Hier, Nelson Mandela aurait eu 100 ans ! Pour l’occasion, l’Afrique du Sud, son pays, lui consacre depuis plusieurs jours un hommage à l’homme et à la personnalité historique qu’il était. Toute la nation s’est mise cette année à l’heure Mandela, décédé en 2013, avec spectacles, expositions, compétitions sportives et publication de livres. Son visage souriant illumine aussi de nouveaux billets de banque.

Hier, mercredi, son héritage a été salué par une marche symbolique conduite par sa veuve Graça Machel jusqu’à la Cour constitutionnelle, lieu hautement symbolique, synonyme de la fin de l’apartheid et l’avènement de la démocratie en Afrique du Sud en 1994, et la tenue d’un forum sous la direction de Barack Obama. L’ancien président des Etats-Unis s’est exprimé devant quelque 200 jeunes lors d’une formation de leadership organisée par sa fondation à Johannesburg.
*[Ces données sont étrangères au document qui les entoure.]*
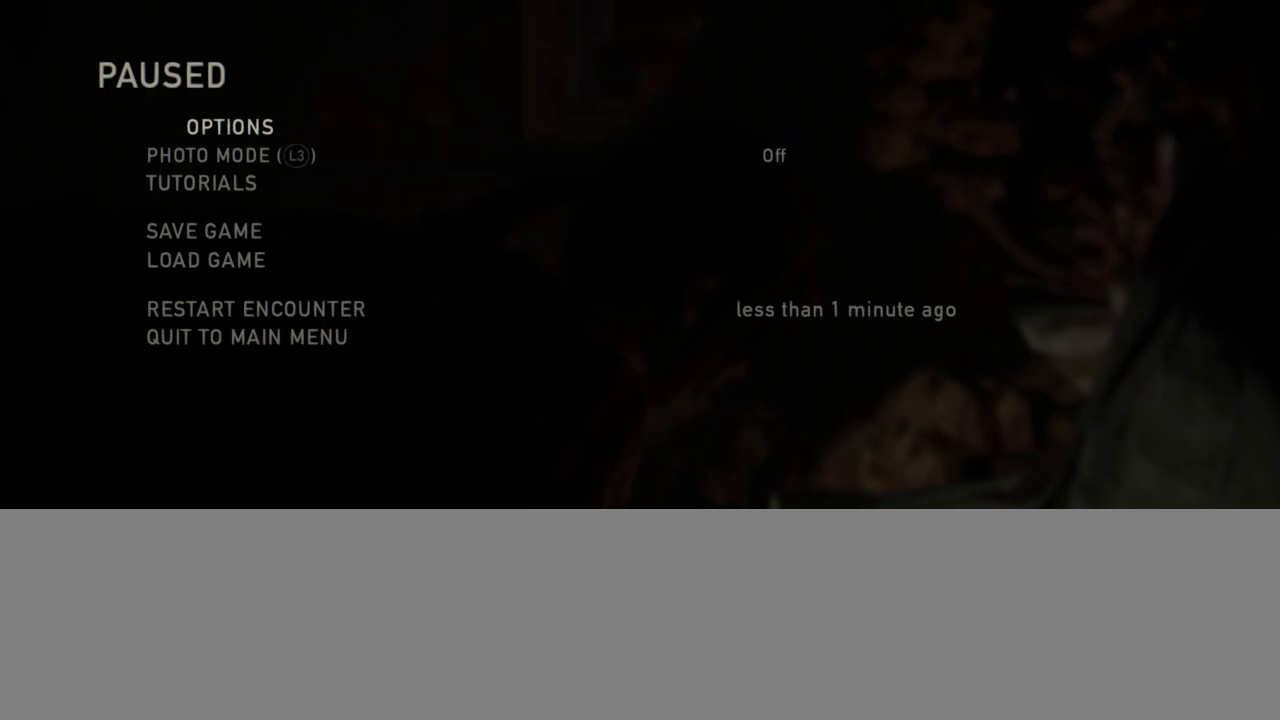
{"buttons": [], "left_stick": "center", "right_stick": "center", "events": []}
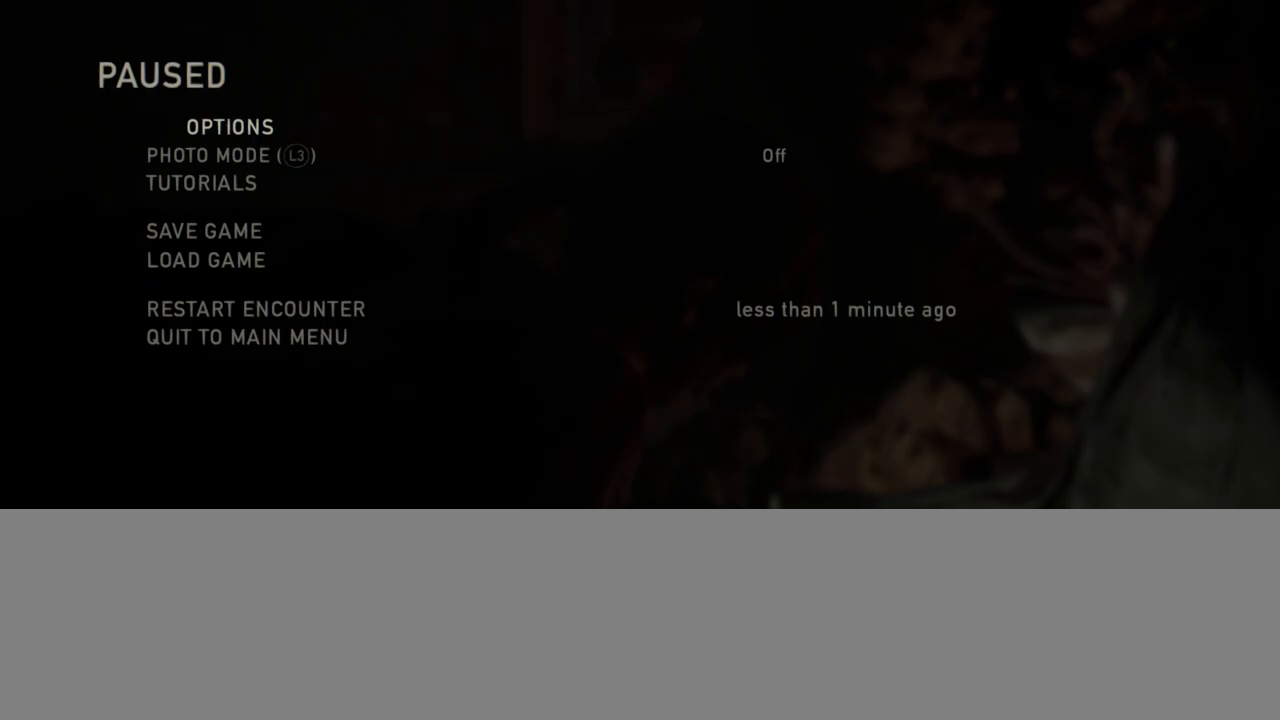
{"buttons": [], "left_stick": "center", "right_stick": "center", "events": []}
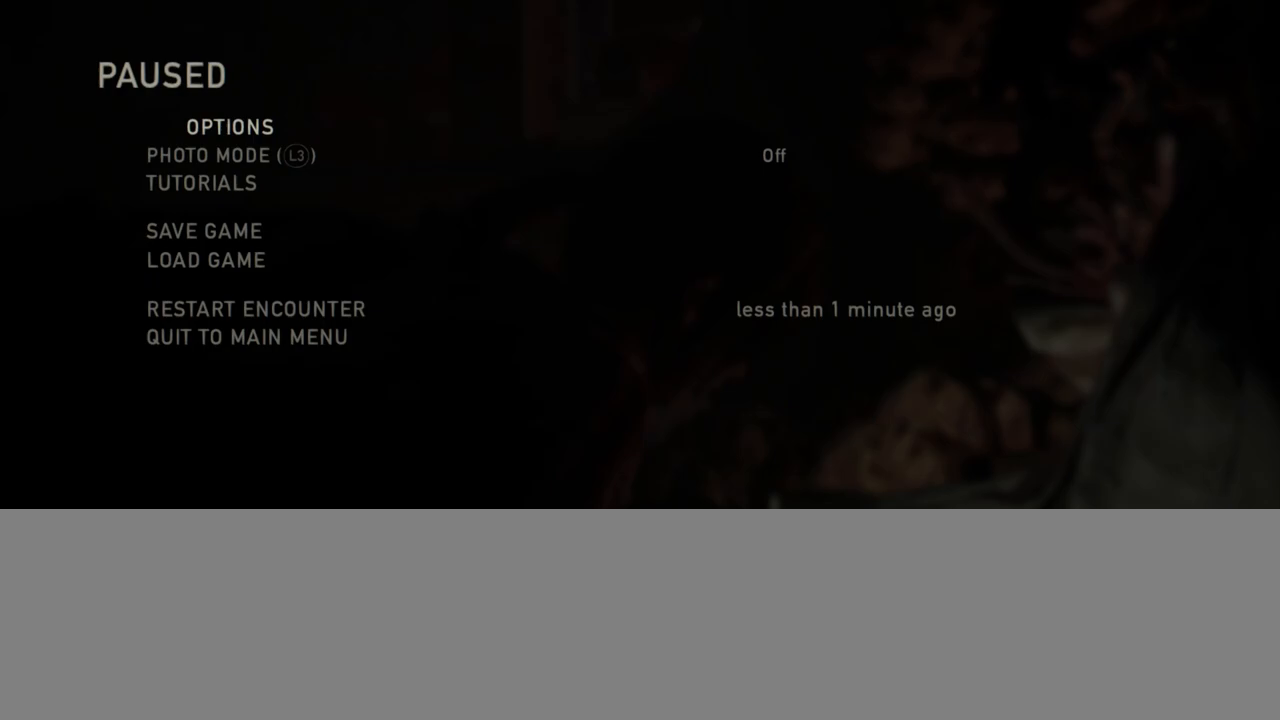
{"buttons": [], "left_stick": "center", "right_stick": "center", "events": []}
Avant-hier, mardi, il a prononcé au stade de Johannesburg un discours durant lequel il a rappelé «la vague d’espoir qui avait déferlé dans le monde» à la libération de Mandela le 2 février 1990, après vingt-sept années derrière les barreaux. «Grâce à son sacrifice et son leadership résolu, et peut-être encore plus grâce à son exemple moral, Mandela (…) a personnalisé les aspirations des personnes dépossédées», a lancé Barack Obama dans un vibrant hommage à un «géant de l’Histoire», devant quelque 15 000 personnes.
Il «nous montre à nous qui croyons en la liberté et la démocratie que nous allons devoir nous battre encore plus pour réduire la pauvreté», a-t-il ajouté.
M. Obama a dénoncé un monde plongé dans «une période étrange et incertaine», lors d’un discours ponctué d’attaques à mots couverts contre son successeur Donald Trump qu’il a cependant pris soin de ne pas nommer. Il a mis en garde contre «la politique de la peur» conduite par des dirigeants qui méprisent les «faits» et énoncent des mensonges «sans la moindre honte».
Il s’en est aussi pris aux climatosceptiques, aux politiques d’immigration basées sur la race et la religion et aux leaders «autocratiques».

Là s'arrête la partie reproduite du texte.